Bond: No, sir. I would not.
M: Then from now on you carry a different gun. Show him, armourer.
Major Boothroyd: Walther PPK. 7.65 mm with a delivery like a brick through a plate-glass window. Takes a Brausch silencer with little reduction in muzzle velocity. The American CIA swear by them.
M: Thank you, Major Boothroyd. Any questions, 007?
Bond fans will notice that in this first film, M refers to the “armourer” as Major Boothroyd, a tip of the cap to Geoffrey Boothroyd, who provided Fleming with technical advice on Bond’s firearms after reading the novels and suggesting the use of the PPK. “Dr.

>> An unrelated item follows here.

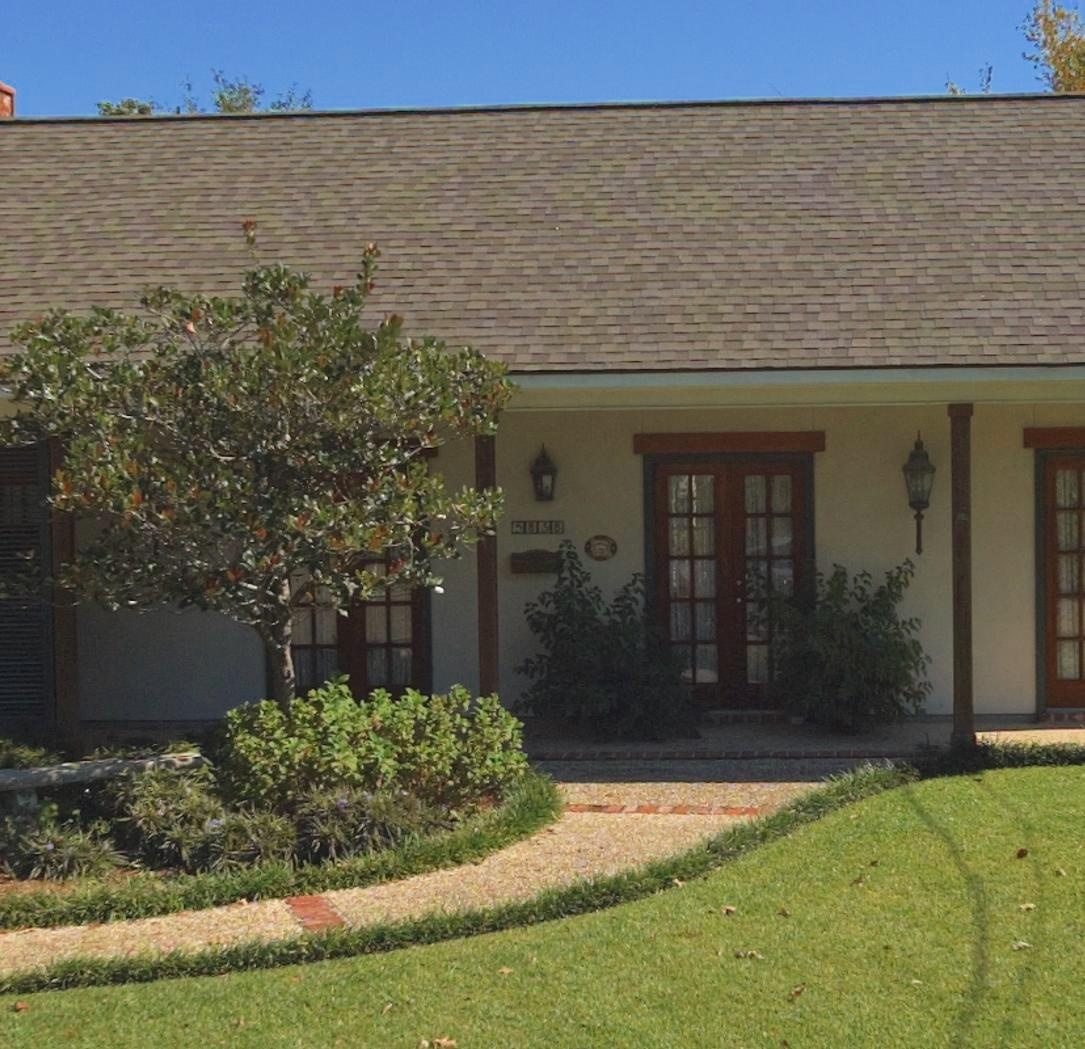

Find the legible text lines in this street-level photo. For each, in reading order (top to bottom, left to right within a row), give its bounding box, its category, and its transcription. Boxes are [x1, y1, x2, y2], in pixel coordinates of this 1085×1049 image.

[513, 520, 562, 535] StreetNumber: 5838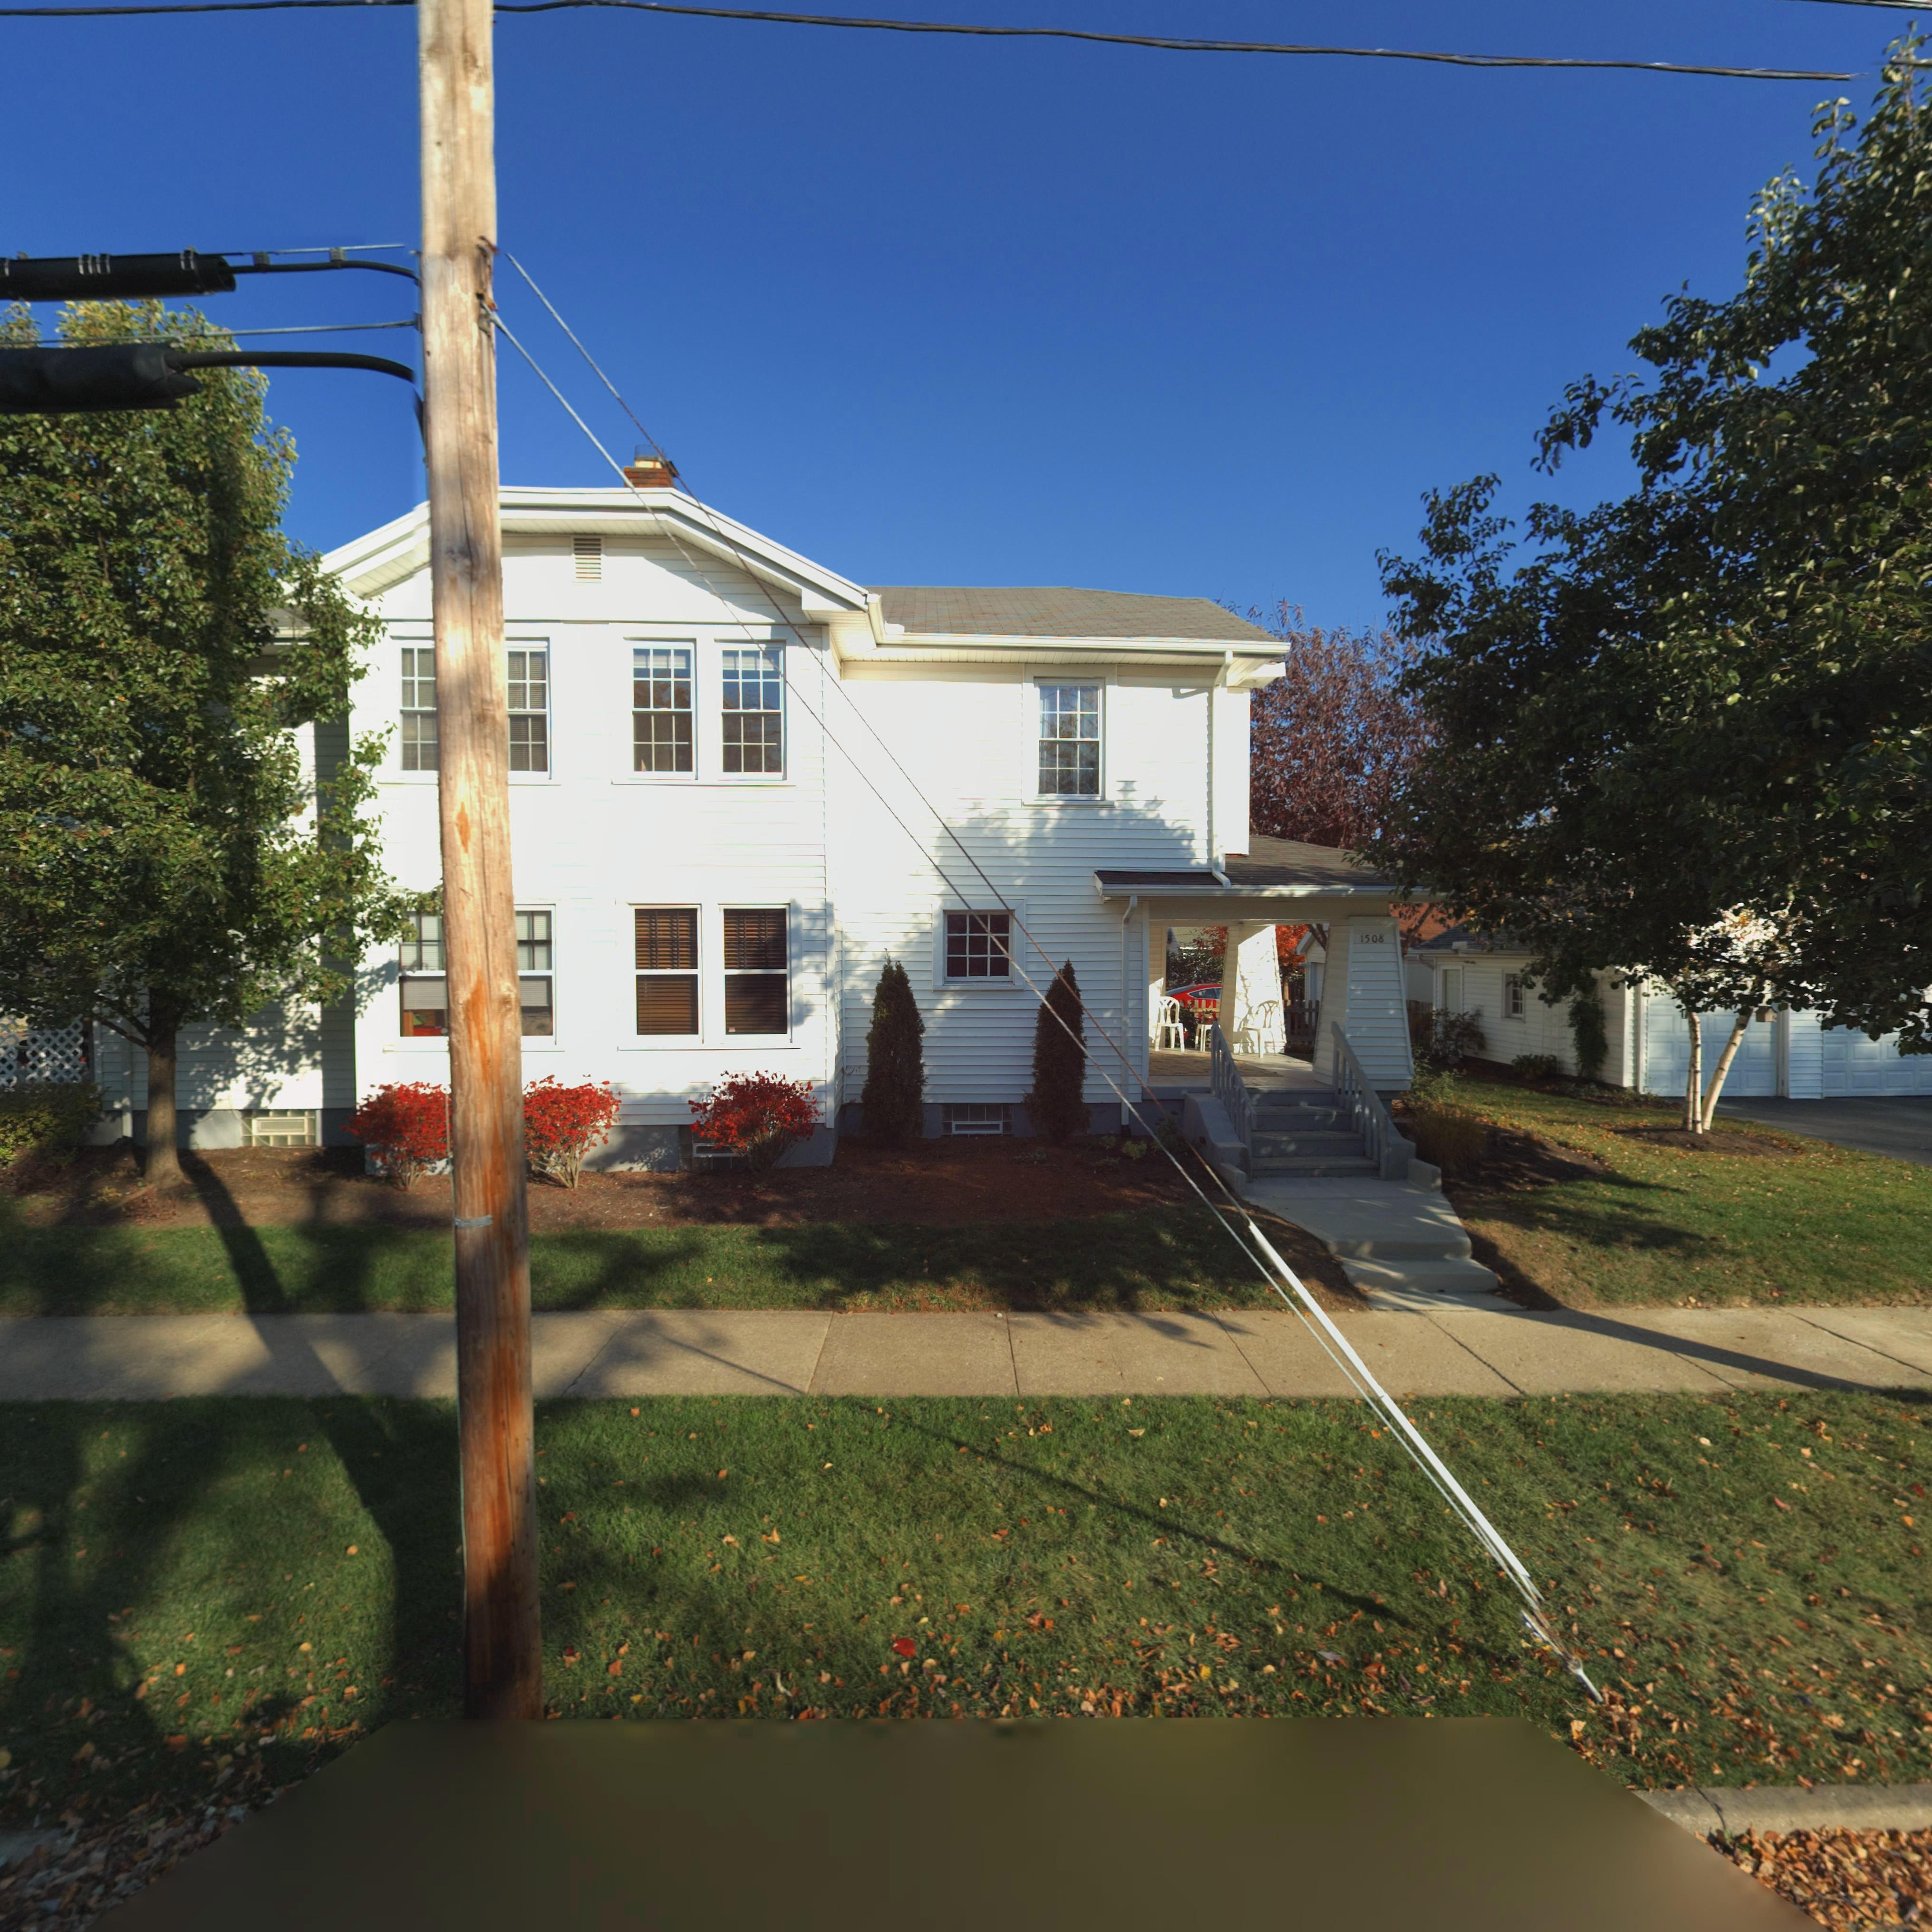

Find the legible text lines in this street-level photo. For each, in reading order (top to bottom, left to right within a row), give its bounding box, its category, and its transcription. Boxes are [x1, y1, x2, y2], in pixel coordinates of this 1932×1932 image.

No” was Fleming’s sixth Bond novel, published in 1958, but the first of the novels to be made into a motion picture, so the Beretta (a Model 418 .25 ACP in the books and a Model 34 .32 ACP in the film) was retired early on, and the PPK made the cast for the rest of the Bond franchise.
But wait … there’s more.
According to actor Bernard Lee, who played M in the first 11 Bond films, he provided his personal PPK for the scene where Bond receives his new gun as the desired prop pistol wasn’t available at the time. For the rest of the film, a PP was used as a PPK stand-in. And if that wasn’t confusing enough, the official publicity posters for the next 007 film, “From Russia with Love,” show Bond holding a Walther LP 53 air pistol that never appears in any of the films, but was the only pistol available when the photographer took the publicity stills for the press campaign. It sold at Christies for more than $400,000 in 2010.